ACTIVITIES >>
**a.** In two sentences, summarize the article on technology in healthcare that precedes the data.
**b.** According to the article on technology in healthcare, why are big technology companies able to offer products that turn consumers into active participants in their health? Answer in one or two sentences.
**c.** Pick up the article on technology in healthcare after its last sentence, which ends "rethink the healthcare delivery model," and carry it forward.

TEXT >>

****************************************

Paradigm Shift: Can Rethinking How Technology Is Used Change How Healthcare Is Delivered?

April 24, 2019

// By Althea Fung //

Althea FungTechnology is drastically changing how we live. This is particularly evident in healthcare, where technology like wearable devices such as Apple Watch give users updates on their health in real time. That same technology is opening up new avenues for healthcare organizations to connect with chronically ill patients. The Society for Healthcare Strategy and Market Development (SHSMD) recently released Futurescan 2019-2024: Healthcare Trends and Implications, which looks at how technology reframes the way care is delivered and a number of other key issues.

Big technology companies like Amazon, Apple, IBM, and Google’s parent company Alphabet are making a move into healthcare. With advanced technology in AI (artificial intelligence) and cloud computing, these companies can offer products that move consumers from passive to active participants in their health.

Many healthcare organizations consider these ventures into healthcare by big companies a potential threat. A Futurescan survey of hospital and health system leaders found nearly half (47 percent) say a major technology company has emerged as a competitor to their organizations’ healthcare services or is very likely to do so. While these companies are changing the way healthcare is delivered, the authors of the Futurescan article “Flipping the Stack: Can New Technology Drive Health Care’s Future?” say the infusion of technology is an opportunity for healthcare organizations to rethink the healthcare delivery model.

****************************************

STUDY MATERIAL >>
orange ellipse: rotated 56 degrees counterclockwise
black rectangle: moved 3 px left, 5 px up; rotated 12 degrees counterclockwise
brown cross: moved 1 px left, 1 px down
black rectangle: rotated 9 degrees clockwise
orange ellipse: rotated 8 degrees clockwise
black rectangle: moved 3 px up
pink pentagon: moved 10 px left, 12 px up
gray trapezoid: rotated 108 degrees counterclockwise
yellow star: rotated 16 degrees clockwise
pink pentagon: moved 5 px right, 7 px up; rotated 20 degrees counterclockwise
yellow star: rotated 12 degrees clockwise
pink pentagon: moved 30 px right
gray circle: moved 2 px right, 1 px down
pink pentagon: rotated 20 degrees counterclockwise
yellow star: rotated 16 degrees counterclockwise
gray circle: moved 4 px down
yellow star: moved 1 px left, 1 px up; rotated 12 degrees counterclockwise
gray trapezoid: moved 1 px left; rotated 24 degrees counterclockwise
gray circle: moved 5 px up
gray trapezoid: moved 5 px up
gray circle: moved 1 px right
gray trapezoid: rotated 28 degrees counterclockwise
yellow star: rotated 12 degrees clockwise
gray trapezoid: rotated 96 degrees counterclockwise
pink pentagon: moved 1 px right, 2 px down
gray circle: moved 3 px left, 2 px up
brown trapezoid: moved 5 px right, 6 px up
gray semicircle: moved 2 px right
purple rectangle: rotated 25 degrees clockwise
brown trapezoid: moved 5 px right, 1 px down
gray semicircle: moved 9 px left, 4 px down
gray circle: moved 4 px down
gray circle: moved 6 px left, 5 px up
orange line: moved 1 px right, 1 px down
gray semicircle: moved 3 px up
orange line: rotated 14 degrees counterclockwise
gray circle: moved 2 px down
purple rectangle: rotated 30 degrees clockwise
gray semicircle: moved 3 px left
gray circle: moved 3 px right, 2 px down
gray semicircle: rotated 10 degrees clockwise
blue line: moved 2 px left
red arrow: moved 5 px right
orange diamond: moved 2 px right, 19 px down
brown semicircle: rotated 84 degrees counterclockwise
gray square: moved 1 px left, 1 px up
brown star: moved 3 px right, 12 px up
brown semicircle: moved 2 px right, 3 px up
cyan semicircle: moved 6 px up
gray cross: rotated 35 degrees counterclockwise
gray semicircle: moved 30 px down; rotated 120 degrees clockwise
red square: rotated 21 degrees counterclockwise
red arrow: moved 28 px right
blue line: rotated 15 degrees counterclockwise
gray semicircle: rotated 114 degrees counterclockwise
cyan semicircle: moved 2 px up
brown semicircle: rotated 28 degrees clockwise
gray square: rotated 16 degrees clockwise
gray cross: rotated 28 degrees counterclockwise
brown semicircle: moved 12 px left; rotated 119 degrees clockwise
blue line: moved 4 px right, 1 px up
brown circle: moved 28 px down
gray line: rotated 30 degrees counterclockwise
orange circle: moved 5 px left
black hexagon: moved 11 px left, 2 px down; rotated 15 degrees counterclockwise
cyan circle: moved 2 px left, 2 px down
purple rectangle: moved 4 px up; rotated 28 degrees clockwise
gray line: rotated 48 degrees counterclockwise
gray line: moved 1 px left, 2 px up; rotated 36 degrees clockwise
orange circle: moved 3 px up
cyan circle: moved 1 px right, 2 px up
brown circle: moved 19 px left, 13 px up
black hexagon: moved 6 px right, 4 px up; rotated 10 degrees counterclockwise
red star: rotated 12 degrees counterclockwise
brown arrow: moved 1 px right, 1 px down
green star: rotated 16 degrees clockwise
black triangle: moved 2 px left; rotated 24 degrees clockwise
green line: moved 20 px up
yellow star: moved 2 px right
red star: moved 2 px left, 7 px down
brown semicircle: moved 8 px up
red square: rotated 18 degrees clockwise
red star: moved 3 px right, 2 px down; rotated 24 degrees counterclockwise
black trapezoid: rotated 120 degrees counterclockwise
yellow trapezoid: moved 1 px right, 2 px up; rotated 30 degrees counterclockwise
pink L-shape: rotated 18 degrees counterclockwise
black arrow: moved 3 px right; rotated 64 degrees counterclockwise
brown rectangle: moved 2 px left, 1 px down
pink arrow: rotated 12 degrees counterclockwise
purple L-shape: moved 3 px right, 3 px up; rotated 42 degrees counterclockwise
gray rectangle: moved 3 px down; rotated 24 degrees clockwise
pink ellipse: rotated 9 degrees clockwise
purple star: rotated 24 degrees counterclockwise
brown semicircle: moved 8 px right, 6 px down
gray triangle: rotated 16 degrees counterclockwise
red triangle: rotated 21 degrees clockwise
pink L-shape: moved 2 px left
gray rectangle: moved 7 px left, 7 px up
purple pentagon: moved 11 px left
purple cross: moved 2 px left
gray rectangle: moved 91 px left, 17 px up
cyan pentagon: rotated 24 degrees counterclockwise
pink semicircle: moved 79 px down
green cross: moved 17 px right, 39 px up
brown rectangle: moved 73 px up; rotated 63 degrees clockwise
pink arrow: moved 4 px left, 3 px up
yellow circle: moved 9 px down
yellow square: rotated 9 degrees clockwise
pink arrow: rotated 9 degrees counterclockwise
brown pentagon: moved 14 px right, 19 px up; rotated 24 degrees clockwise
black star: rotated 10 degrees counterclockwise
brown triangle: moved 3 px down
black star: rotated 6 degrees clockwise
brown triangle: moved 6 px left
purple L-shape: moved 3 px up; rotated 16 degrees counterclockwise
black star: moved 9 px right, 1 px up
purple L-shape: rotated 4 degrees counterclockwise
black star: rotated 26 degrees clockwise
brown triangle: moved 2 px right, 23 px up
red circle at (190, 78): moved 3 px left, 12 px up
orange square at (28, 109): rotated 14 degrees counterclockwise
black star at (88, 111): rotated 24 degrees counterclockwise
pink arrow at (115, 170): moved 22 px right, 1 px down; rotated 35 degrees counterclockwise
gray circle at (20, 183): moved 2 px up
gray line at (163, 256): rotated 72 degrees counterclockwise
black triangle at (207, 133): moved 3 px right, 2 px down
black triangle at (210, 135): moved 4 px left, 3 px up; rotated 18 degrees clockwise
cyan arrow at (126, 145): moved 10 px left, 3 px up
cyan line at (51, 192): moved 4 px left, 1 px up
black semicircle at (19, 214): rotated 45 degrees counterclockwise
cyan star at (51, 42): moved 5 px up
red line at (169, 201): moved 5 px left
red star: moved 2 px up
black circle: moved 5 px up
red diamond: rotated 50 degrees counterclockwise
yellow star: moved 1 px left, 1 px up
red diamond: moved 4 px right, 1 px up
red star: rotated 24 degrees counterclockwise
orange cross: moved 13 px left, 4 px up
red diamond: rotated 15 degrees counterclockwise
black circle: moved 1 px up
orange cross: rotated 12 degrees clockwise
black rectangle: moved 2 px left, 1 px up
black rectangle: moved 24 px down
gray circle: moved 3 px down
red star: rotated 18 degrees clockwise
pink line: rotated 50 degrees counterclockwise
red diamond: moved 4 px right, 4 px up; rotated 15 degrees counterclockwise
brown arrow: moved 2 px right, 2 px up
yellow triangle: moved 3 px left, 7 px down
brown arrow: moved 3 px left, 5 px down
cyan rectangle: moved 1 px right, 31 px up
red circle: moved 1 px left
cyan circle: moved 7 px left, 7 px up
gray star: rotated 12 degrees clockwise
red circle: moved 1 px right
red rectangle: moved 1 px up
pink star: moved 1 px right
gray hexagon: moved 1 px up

****************************************

OUTPUTS IN ORDER >>
**a.** Technology such as wearable devices is changing healthcare, and big technology companies like Amazon, Apple, IBM, and Alphabet are moving into the field with AI and cloud computing products that make consumers active participants in their health. Although nearly half of surveyed hospital and health system leaders see these companies as actual or likely competitors, the authors of a Futurescan article view the infusion of technology as a chance for healthcare organizations to rethink how care is delivered.

**b.** They can offer such products because they have advanced technology in artificial intelligence and cloud computing.

**c.**
Matthew Holt

Matthew Holt

“[Healthcare organizations] started with care delivery and then started to add other things to care delivery because they started to realize the problems with managing people with chronic illness. So they began adding services because static care delivery programs were getting too complex to manage,” says Matthew Holt, co-author of “Flipping the Stack” and founder of The Health Care Blog. He is also cofounder of the Health 2.0 conference with co-author Indu Subaiya, MD. “Then, going back to the ’60s, they started adding enterprise systems. We’ve turbocharged that in the last decade by putting about $30 billion into electronic medical records. Essentially we added a services layer and technology layer on top of care delivery.”

He continues: “The enterprise itself is not enough to manage everything that is going on in the life of chronically ill patients. We’re arguing that the technology platform, which enables us to always be on and monitoring, is going to get distributed. There is enough technology to look at it as a platform that takes over a lot of the supportive functions and advisory functions.”